I'm reading Gathmanns's lecture notes on Algebraic Geometry where he defines a Prevariety as ringed space $V$ which has a finite open cover of affine varieties $U_i$. I assume this not just a set-theoretic covering, and that the topologies/structure sheaves of the $U_i$ has to play nice with the topology/structure sheaf of $V$, but I can't find a definition which specifies this anywhere.
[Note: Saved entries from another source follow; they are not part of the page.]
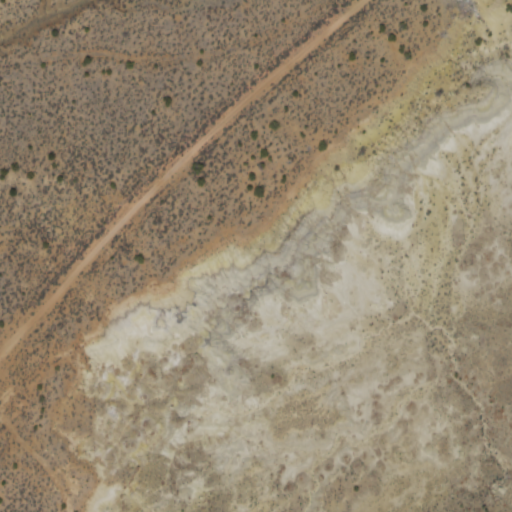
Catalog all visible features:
road: (181, 174)
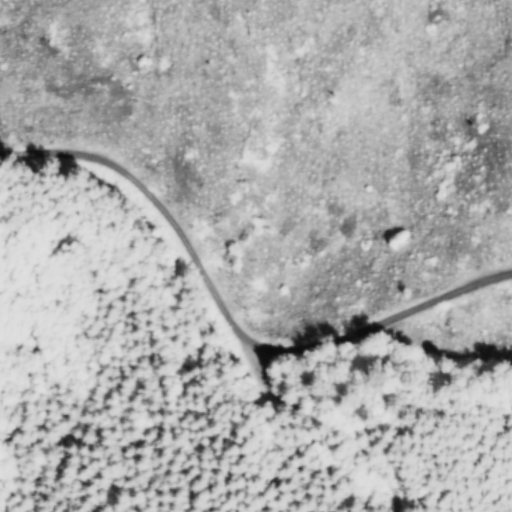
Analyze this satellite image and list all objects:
road: (224, 273)
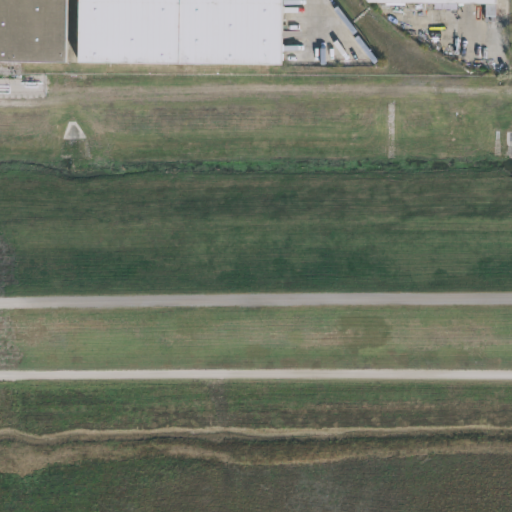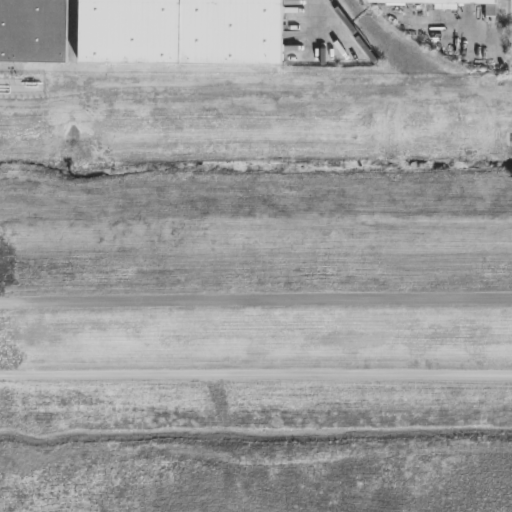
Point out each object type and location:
building: (435, 3)
building: (465, 5)
building: (33, 30)
building: (185, 30)
building: (33, 31)
building: (181, 32)
building: (301, 53)
road: (256, 221)
power tower: (127, 242)
road: (256, 300)
park: (256, 320)
road: (256, 372)
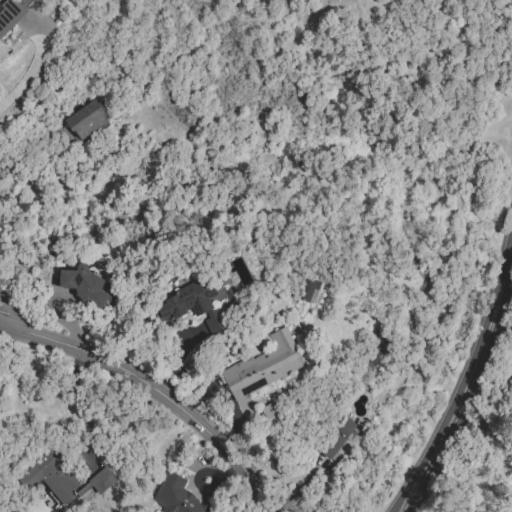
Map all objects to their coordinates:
building: (9, 14)
road: (31, 71)
building: (86, 120)
road: (503, 261)
building: (87, 286)
building: (307, 289)
building: (192, 306)
road: (10, 311)
road: (9, 325)
building: (263, 366)
road: (162, 394)
road: (75, 404)
road: (455, 407)
road: (478, 431)
building: (335, 437)
building: (62, 479)
building: (177, 496)
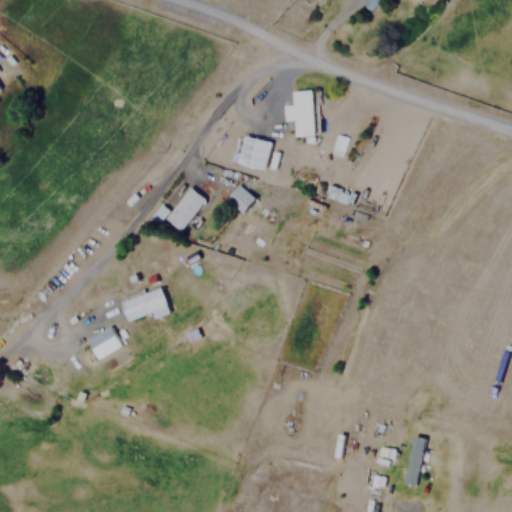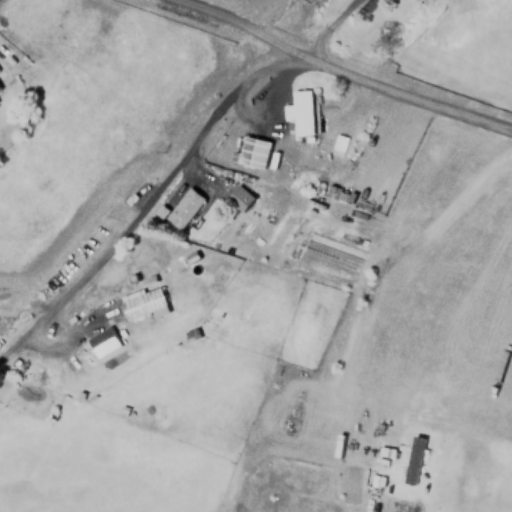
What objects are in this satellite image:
road: (341, 68)
building: (0, 87)
building: (301, 111)
building: (301, 112)
building: (254, 151)
building: (262, 156)
road: (157, 194)
building: (241, 198)
building: (241, 198)
building: (185, 208)
building: (186, 208)
building: (141, 300)
building: (144, 303)
building: (104, 341)
building: (103, 342)
building: (413, 460)
building: (414, 460)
For example, it seems sensible to require that the subspace topologies $V \cap U_i$ agree with the original topologies of the $U_i$ and that $\mathcal{O}_V(U_i) = \mathcal{O}_{U_i}(U_i)$. Is there such compatibility condition, and in that case, what is it?
1 Answer
A prevariety is a ringed space $(X, \mathscr{O}_X)$ such that there exists a finite open covering $U_1, \ldots, U_n$ of $X$, where each ringed space $(U_i, \mathscr{O}_{U_i})$ is an affine variety. This means there are affine varieties $V_i \in \mathbb{A}^{n_i}$ and ringed space isomorphisms $\psi_i \colon (U_i, \mathscr{O}_{U_i}) \to (V_i, \mathscr{O}_{V_i})$.
Here, the topology of $U_i$ is the subspace topology, and $\mathscr{O}_{U_i}$ is just the restriction of $\mathscr{O}_X$ to $U_i$.